Dos personajes: un niño como de un año y una mujer como
de 32. Delante de ellos, una cámara de video, fija y oculta.
Estamos en una cocina de clase media. La mujer realiza diferentes
acciones de limpieza y preparación de la comida del pequeño,
las cuales son aderezadas con abiertas agresiones físicas y
cínicas contra él. El niño, sentado en su silla,
simplemente reacciona. Por la cantidad de veces que la niñera
agrede al niño de diversas maneras y por el remate de la escena
en la que lo refunde en el bote de basura (todo grabado sin editar,
en un minuto aproximadamente), pareciera tratarse de un comercial
más pero con una enorme y cruel efectividad.

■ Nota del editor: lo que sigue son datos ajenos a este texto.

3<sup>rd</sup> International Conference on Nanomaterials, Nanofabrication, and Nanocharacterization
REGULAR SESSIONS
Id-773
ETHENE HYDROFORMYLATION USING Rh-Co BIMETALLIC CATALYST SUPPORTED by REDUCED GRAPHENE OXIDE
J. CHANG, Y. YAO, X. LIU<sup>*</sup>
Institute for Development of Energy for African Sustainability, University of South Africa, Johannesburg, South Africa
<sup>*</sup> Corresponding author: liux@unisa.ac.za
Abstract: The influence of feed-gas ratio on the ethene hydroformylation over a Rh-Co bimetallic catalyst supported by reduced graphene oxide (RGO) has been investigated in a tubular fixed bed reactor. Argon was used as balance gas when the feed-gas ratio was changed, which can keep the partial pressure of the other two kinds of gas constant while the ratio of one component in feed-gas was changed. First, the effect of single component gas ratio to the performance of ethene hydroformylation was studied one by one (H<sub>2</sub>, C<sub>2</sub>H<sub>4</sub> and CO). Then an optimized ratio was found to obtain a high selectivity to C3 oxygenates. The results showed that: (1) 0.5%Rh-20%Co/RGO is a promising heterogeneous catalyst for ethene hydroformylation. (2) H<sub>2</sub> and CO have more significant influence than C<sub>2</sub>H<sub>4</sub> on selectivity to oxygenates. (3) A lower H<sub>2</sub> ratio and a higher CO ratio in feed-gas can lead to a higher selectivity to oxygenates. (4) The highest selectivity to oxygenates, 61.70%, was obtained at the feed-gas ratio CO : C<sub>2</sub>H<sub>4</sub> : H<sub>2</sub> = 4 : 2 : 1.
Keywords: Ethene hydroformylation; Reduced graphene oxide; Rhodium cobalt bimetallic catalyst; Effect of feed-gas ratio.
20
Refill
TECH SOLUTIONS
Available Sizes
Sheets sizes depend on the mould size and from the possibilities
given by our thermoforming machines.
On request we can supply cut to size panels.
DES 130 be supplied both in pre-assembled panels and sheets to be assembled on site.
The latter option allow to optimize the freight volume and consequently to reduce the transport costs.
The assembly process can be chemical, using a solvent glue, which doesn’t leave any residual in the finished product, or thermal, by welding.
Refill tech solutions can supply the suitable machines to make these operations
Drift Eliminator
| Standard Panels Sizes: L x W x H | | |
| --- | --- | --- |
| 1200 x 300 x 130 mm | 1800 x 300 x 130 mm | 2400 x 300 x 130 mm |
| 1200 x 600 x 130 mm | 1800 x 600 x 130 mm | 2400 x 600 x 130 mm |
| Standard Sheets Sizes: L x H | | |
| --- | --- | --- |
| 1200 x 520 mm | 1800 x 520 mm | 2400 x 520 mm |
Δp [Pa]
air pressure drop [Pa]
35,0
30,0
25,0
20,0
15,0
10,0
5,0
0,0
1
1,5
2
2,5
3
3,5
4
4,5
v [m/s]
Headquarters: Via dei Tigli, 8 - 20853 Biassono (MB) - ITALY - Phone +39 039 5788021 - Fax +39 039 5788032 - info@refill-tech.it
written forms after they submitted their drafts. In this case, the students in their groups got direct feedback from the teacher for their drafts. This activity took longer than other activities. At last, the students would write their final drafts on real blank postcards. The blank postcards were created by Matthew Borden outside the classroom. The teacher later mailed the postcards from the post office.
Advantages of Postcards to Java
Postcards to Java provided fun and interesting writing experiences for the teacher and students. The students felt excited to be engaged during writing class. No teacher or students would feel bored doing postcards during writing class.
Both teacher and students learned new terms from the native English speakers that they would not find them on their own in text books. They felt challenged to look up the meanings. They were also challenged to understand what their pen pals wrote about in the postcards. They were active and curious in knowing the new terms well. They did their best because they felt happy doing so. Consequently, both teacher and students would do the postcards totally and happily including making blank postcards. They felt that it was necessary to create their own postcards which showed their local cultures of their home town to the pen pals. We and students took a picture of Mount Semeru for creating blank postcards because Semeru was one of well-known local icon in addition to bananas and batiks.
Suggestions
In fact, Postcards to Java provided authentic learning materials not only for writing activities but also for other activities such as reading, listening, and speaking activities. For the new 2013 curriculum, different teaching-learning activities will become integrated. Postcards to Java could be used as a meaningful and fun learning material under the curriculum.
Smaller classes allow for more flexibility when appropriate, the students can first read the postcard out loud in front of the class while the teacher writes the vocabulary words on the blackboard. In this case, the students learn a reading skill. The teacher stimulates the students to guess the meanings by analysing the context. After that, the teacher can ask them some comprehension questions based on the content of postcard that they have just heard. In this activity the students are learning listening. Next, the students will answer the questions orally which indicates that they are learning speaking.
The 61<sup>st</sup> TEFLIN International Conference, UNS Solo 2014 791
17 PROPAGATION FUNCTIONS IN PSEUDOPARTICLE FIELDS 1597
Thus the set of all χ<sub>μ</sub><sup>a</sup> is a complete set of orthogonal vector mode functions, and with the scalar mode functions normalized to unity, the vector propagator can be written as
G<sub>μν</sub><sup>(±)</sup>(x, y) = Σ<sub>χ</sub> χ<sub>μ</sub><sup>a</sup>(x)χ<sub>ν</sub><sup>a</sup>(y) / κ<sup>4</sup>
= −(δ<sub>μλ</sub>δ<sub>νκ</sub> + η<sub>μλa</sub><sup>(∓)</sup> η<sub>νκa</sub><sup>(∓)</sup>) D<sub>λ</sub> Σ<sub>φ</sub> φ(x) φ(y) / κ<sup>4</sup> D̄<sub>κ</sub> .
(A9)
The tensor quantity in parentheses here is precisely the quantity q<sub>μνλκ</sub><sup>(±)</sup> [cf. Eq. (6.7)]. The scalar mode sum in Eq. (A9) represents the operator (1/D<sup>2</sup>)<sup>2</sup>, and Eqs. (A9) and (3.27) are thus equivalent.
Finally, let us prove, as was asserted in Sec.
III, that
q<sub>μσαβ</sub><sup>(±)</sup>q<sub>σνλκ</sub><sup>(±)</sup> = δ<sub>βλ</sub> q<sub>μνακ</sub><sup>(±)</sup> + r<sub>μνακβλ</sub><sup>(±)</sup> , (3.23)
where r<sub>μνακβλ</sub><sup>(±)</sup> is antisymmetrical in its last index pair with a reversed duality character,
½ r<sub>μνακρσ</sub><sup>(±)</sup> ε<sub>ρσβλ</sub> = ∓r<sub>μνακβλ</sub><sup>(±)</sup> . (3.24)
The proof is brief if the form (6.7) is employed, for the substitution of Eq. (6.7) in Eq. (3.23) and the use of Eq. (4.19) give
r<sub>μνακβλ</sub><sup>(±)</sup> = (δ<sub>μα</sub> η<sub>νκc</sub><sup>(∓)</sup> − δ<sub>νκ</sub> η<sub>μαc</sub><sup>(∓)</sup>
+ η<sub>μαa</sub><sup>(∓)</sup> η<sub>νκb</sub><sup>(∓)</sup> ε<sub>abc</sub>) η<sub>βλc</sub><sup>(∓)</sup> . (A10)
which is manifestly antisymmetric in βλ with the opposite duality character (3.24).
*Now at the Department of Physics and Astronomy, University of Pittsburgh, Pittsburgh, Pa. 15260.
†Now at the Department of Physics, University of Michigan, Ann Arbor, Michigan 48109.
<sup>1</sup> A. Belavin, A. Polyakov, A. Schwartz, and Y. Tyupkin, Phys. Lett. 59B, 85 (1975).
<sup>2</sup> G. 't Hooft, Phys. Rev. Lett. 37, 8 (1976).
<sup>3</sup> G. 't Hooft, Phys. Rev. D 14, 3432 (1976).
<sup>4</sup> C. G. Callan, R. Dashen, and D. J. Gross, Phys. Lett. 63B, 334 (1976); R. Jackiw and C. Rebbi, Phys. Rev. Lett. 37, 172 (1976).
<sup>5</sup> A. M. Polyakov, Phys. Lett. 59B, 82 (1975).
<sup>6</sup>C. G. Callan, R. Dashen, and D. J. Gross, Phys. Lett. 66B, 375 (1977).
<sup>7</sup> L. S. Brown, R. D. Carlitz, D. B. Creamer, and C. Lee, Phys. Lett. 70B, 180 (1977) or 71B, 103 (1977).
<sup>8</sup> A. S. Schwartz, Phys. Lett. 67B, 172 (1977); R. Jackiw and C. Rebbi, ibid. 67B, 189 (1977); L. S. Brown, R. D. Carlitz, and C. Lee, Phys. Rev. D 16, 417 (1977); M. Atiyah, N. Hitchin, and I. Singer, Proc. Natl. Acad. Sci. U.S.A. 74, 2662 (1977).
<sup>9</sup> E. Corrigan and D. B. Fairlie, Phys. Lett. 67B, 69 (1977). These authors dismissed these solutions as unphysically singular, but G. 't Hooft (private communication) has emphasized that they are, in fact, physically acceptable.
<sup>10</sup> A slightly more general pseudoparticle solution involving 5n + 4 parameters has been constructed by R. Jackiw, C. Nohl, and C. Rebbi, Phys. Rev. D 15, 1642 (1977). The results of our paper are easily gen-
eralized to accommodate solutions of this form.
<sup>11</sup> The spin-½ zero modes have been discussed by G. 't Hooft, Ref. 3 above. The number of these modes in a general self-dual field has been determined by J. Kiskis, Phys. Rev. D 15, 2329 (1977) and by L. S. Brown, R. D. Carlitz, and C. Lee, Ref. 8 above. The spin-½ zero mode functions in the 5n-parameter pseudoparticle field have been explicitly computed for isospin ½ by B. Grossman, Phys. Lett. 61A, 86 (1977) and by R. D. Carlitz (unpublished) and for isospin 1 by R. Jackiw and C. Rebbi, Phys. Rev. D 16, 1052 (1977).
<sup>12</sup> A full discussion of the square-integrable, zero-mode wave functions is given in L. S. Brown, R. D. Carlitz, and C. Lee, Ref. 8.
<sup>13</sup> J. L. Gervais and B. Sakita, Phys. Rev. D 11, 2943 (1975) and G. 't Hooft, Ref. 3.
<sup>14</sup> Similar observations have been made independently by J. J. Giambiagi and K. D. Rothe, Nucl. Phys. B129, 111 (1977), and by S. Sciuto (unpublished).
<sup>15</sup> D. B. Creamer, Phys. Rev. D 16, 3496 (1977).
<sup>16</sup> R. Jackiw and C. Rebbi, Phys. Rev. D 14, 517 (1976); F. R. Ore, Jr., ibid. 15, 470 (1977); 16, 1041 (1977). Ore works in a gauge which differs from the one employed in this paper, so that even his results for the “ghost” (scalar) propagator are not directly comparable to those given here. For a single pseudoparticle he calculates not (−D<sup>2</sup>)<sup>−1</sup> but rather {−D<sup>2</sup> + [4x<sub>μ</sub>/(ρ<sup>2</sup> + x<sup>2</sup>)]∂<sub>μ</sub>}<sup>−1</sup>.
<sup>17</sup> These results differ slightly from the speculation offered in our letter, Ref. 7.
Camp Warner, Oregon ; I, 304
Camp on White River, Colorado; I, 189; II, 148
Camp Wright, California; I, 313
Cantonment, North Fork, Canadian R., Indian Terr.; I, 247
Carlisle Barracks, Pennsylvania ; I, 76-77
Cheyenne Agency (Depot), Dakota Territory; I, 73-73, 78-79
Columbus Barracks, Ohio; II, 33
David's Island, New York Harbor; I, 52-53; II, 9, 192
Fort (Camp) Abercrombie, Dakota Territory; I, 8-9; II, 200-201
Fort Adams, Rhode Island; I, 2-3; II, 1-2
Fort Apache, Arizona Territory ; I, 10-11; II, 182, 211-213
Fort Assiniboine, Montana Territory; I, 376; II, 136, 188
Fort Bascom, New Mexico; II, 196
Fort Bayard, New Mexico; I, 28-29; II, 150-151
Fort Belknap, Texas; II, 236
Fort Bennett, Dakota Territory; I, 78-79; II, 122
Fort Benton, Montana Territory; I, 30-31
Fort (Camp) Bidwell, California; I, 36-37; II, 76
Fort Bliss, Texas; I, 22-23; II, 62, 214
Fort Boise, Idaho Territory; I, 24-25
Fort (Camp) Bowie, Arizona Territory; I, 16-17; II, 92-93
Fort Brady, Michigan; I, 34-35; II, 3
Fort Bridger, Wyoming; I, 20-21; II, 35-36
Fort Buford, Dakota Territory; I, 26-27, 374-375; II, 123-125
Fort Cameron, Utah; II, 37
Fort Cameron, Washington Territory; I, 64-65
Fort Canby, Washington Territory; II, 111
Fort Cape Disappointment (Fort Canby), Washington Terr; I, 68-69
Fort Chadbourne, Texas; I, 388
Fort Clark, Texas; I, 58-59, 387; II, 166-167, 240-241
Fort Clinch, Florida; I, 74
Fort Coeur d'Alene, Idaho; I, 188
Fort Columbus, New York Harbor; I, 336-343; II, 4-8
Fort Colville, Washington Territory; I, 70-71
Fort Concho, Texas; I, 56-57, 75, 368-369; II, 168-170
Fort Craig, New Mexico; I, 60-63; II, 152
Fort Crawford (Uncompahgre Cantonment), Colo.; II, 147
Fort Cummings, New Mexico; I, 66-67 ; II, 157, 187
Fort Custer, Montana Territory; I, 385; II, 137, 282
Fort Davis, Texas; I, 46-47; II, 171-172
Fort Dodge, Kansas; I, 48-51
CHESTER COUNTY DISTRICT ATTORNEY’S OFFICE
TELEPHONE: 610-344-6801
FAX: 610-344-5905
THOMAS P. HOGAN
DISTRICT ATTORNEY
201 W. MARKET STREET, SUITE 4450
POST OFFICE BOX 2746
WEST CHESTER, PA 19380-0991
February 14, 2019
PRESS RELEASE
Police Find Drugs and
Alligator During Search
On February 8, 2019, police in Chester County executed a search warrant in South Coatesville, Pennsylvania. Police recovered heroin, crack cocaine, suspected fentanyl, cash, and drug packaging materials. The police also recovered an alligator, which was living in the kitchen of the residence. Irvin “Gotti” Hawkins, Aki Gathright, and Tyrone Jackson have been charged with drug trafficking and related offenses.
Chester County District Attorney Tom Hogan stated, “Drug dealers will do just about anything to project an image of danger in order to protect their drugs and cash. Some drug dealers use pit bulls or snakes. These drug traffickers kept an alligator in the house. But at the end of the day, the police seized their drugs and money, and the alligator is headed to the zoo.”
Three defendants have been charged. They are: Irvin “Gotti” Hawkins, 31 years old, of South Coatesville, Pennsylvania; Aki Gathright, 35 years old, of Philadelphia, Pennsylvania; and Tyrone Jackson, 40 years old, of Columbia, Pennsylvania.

Los dos personajes están en casting, el escenario es el adecuado,
el tiempo y el ritmo son perfectos, la verosimilitud de las acciones
es impecable, por lo tanto esta escena podría tener una máxima
valorización según parámetros teatrales, con
posibilidades de éxito ilimitado, con un país completo
que lo confirma. Sin embargo, ¡oh sorpresa!, no es ficción
(ni una función de la Triple A que pudiera ser más justa),
sino la vil, pura y cotidiana realidad.
Independientemente de tratarse de un hecho grave y diario: el maltrato
a un bebé, una escena que conmueve a los sentidos, que indigna
en una primera mirada, la reiteración de la misma en cuanto
noticiero y programa televisivo pueda ocurrírsele al lector
la ha convertido en rutina, en objeto de morbo y manipulación,
en la mercancía de moda que mantiene saciada el hambre del
público por la violencia convertida en espectáculo,
porque cada vez que la pantalla emite la escena, el bebé vuelve
a ser una y otra vez inmolado y lo que la hace particularmente excitante
es la posibilidad de que ese pequeño mártir sea nuestro
hijo, con la ventaja de que no lo es, y obviamente en un cuento
urbano cuya moraleja reclama a las madres no despegarse ni un
minuto de sus retoños ya que el lobo de Caperucita
puede adoptar la forma de la dulce mano que mueve la cuna.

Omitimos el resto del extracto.